Pennsylvania Insurance Commissioner Diane Koken has issued a report
concluding that there is not sufficient capacity to shift a greater proportion of medical malpractice coverage to the private market from the state Mcare Fund.
The report focuses on the ability of the current medical malpractice marketplace to offer an additional $250,000 of coverage for health care providers in the state. Based on the market analysis, Koken has concluded that there is not sufficient private capacity.
Health care providers in Pennsylvania are required to carry $1 million worth of medical malpractice insurance, the first 50 percent from a private insurance company and the remaining 50 percent from the state’s run Mcare Fund. Current law mandates that the limits be increased unless the insurance commissioner concludes that there is not adequate additional capacity.
The law proposes that, if the market could bear, the primary layer would increase and the Mcare layer would decrease. The law proposed that the next step would be 75 percent – or $750,000 – of coverage would come from the private market and 25 percent – or $250,000 – would be covered from the state fund. Eventually, if the market had the capacity, medical malpractice coverage would be provided entirely through the private market.

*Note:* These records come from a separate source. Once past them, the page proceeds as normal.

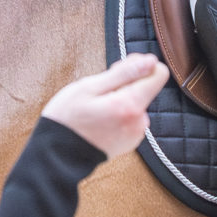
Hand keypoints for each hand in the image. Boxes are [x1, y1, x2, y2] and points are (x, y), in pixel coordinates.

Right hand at [42, 54, 168, 160]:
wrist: (58, 156)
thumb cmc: (67, 118)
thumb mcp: (89, 87)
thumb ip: (124, 73)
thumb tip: (151, 61)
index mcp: (130, 105)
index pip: (158, 73)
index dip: (140, 64)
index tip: (119, 69)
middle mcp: (139, 121)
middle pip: (145, 88)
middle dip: (125, 83)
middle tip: (98, 90)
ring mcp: (136, 134)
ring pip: (137, 102)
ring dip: (120, 99)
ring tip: (96, 108)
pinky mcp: (131, 141)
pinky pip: (131, 117)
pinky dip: (119, 113)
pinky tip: (100, 119)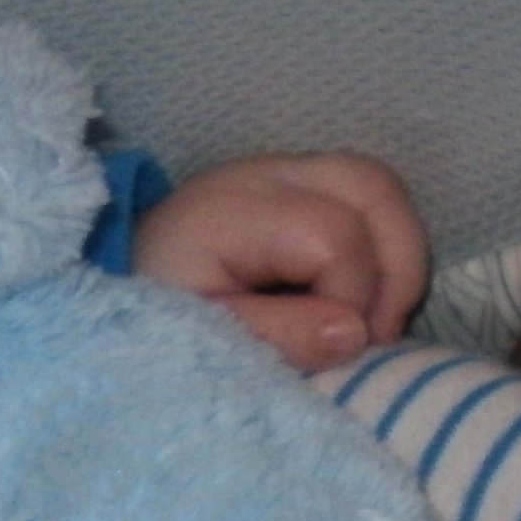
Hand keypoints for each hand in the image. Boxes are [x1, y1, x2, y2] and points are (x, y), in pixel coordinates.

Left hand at [134, 152, 428, 373]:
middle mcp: (265, 173)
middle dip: (396, 267)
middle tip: (377, 335)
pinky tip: (367, 299)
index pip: (331, 234)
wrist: (120, 281)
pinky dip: (385, 248)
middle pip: (373, 185)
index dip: (350, 296)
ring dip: (400, 256)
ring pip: (381, 185)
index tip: (334, 349)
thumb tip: (354, 332)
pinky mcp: (299, 185)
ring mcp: (285, 171)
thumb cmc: (155, 315)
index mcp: (232, 210)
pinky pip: (369, 200)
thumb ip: (276, 336)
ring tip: (378, 320)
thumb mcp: (202, 339)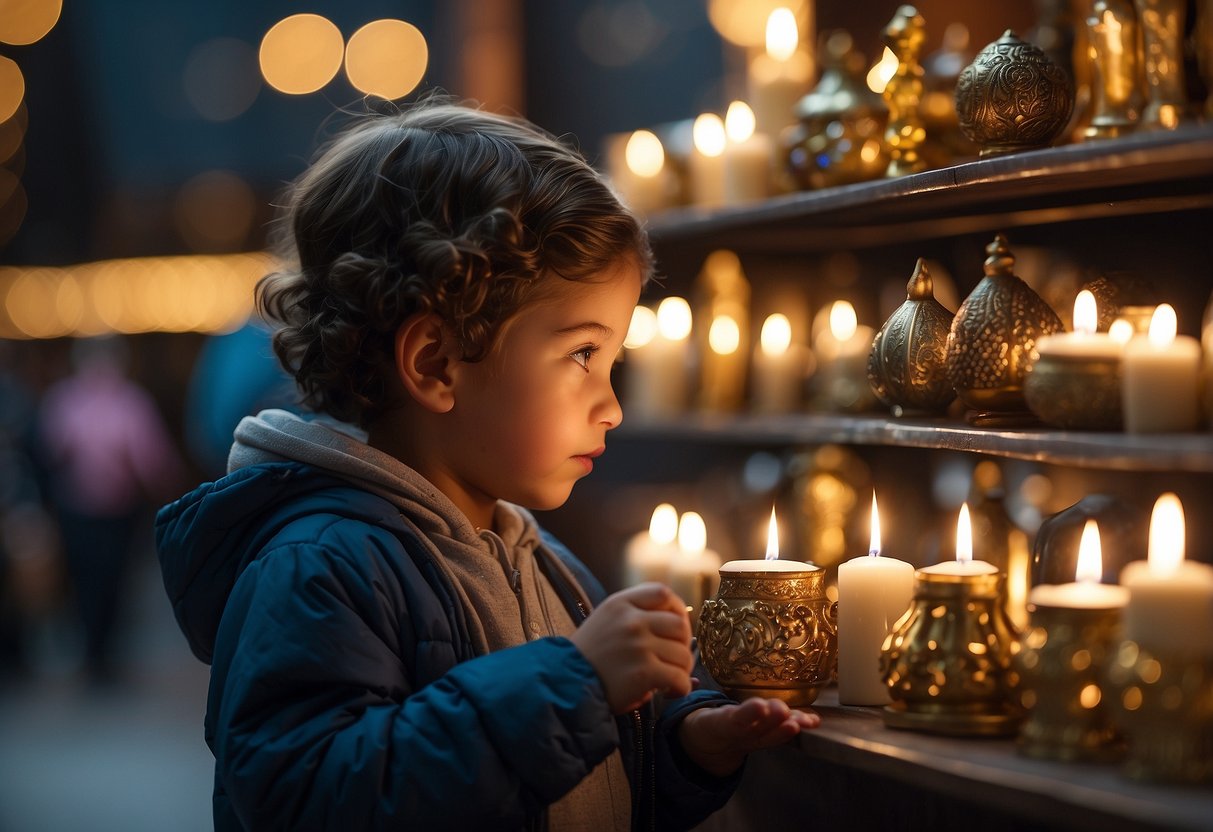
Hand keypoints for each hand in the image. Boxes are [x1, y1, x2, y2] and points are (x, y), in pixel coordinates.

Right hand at [569, 583, 692, 713]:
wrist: (564, 683)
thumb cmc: (588, 657)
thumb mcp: (605, 620)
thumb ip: (635, 615)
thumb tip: (680, 625)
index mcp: (620, 603)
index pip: (662, 593)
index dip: (677, 609)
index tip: (678, 626)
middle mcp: (631, 620)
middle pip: (679, 624)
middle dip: (683, 644)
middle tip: (675, 659)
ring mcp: (639, 645)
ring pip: (683, 654)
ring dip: (683, 670)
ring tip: (671, 679)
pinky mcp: (644, 672)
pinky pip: (679, 678)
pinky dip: (681, 688)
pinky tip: (670, 692)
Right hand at [677, 698, 820, 777]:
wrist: (709, 746)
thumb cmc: (704, 718)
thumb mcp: (693, 710)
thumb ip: (690, 693)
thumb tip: (690, 680)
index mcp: (716, 726)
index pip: (731, 721)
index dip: (747, 716)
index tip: (761, 706)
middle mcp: (738, 736)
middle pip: (757, 730)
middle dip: (773, 720)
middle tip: (785, 709)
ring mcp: (754, 739)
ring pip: (772, 734)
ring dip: (789, 725)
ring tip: (804, 720)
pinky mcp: (764, 738)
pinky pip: (781, 734)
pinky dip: (798, 726)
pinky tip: (813, 721)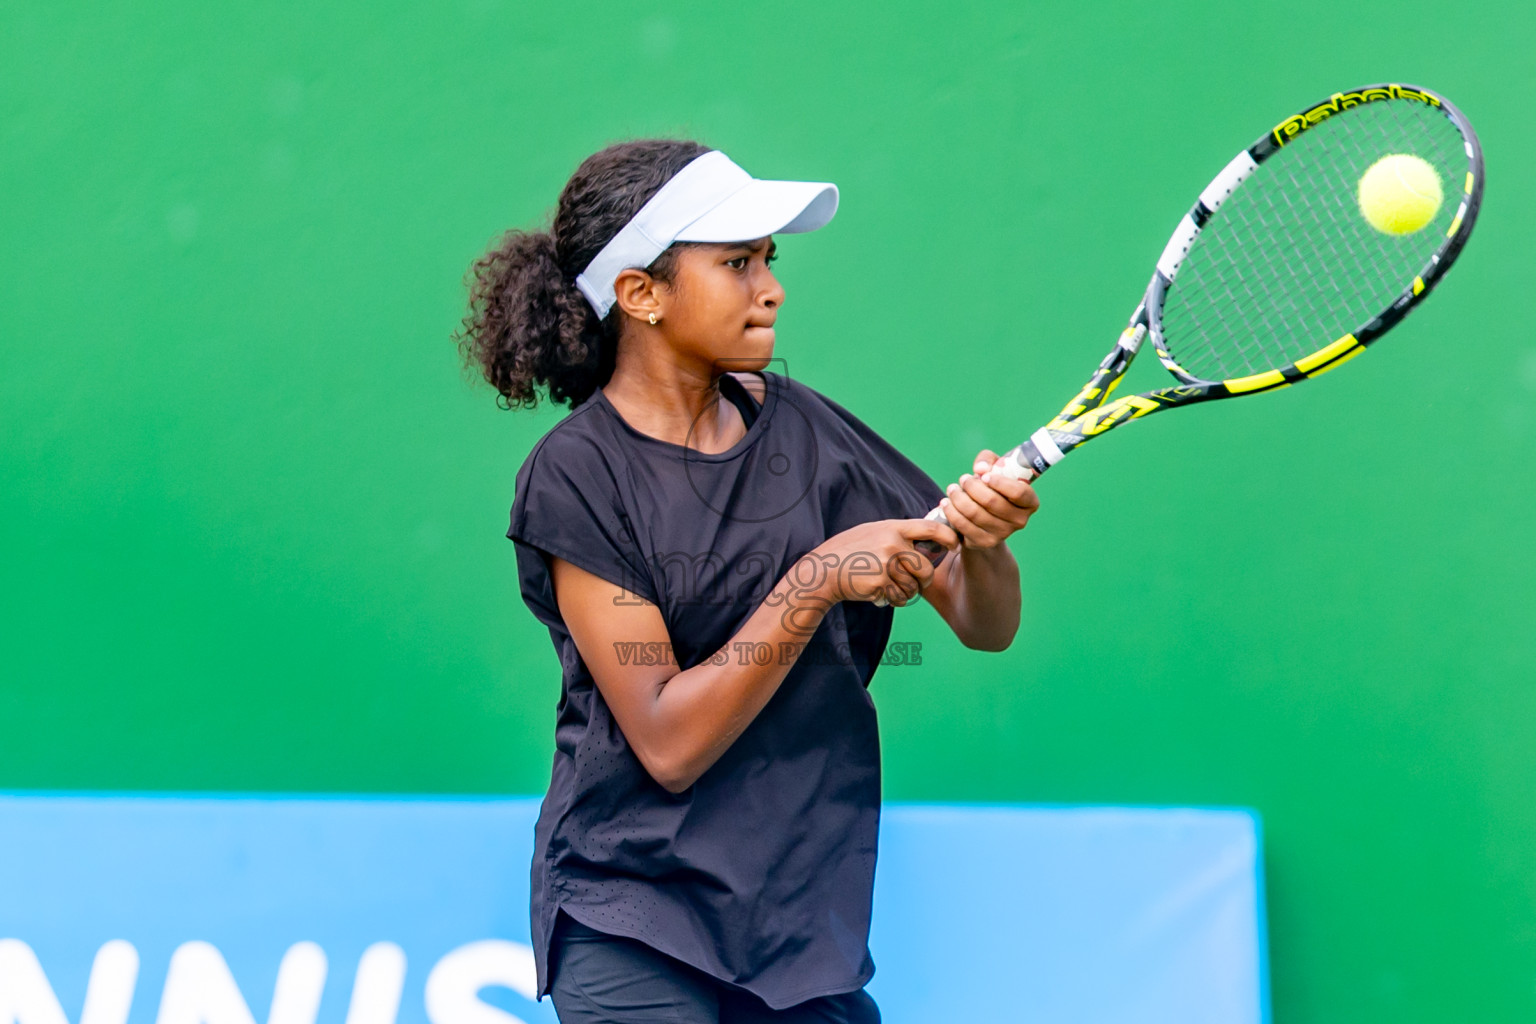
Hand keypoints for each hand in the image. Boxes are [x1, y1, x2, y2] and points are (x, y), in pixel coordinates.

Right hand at [810, 518, 959, 607]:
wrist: (824, 570)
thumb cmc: (849, 551)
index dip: (948, 536)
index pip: (930, 528)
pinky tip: (882, 594)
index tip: (955, 545)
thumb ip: (897, 534)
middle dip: (924, 579)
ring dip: (906, 592)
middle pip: (926, 567)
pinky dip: (895, 600)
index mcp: (892, 528)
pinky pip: (899, 597)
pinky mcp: (880, 584)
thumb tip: (926, 538)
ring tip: (891, 587)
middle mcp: (892, 545)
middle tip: (917, 582)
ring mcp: (886, 565)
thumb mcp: (873, 531)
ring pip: (913, 586)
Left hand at [941, 449, 1039, 549]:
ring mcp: (1003, 534)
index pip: (1019, 492)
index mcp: (1029, 502)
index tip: (984, 476)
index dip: (1000, 482)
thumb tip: (980, 468)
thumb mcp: (995, 469)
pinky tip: (946, 502)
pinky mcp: (984, 542)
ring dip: (958, 498)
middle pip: (992, 501)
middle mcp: (1020, 520)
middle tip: (963, 479)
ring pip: (975, 513)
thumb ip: (989, 461)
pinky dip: (952, 512)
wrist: (985, 519)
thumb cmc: (993, 488)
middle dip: (972, 487)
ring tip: (952, 488)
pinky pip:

“An actuarial study by PricewaterhouseCoopers LLP shows that since the passage of Act 13 there have been improvements in the medical malpractice marketplace from a capacity standpoint – meaning there is more coverage available in the private market,” Koken said. “However, the market conditions, as found in the study, do not show sufficient additional capacity to support a ‘step-up’ in basic insurance limits at this point.
“While the data illustrates movement in a positive direction, I have concerns that need to be allayed before I could responsibly allow the primary marketplace to increase the primary malpractice insurance limit to $750,000 from $500,000.”